Please find the Derivative of the function

y =sec^2x + tan^2x

If you don't know sec or tan derivatives, change them to 1/cos and sin/cos. I will be happy to check your work.

To find the derivative of the function y = sec^2(x) + tan^2(x), we can use the derivative rules for trigonometric functions.

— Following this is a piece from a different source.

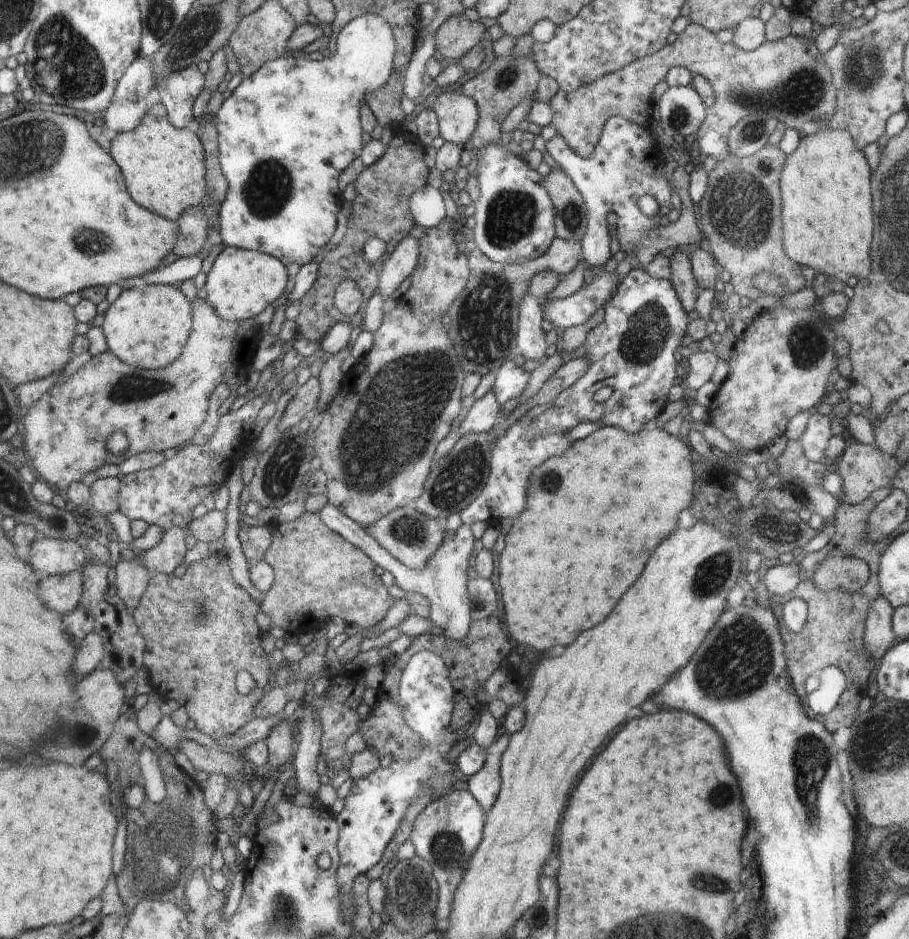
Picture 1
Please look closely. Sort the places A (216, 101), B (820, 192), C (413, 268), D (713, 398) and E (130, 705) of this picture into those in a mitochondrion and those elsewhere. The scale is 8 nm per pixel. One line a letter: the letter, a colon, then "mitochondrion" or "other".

First, let's rewrite the function using trigonometric identities:

y = 1/cos^2(x) + sin^2(x)/cos^2(x)

Now, let's find the derivative of each term separately:

For the first term, 1/cos^2(x), we can use the quotient rule:

d/dx (1/cos^2(x)) = (-2cos(x)(-sin(x)))/(cos^4(x)) = 2sin(x)/cos^3(x)

For the second term, sin^2(x)/cos^2(x), we can use the quotient rule as well:

d/dx (sin^2(x)/cos^2(x)) = ((2sin(x)cos(x))(cos^2(x)) - (sin^2(x))(-2cos(x)(sin(x))))/(cos^4(x)) = (2sin(x)cos^3(x) + 2sin^3(x))/(cos^4(x))

Now, we can add the derivatives of both terms to find the overall derivative:

d/dx (y) = 2sin(x)/cos^3(x) + (2sin(x)cos^3(x) + 2sin^3(x))/(cos^4(x))

Simplifying the expression further:

d/dx (y) = 2sin(x)/cos^3(x) + 2sin(x)/cos(x) + 2sin^3(x)/cos^4(x)

This is the derivative of the given function y.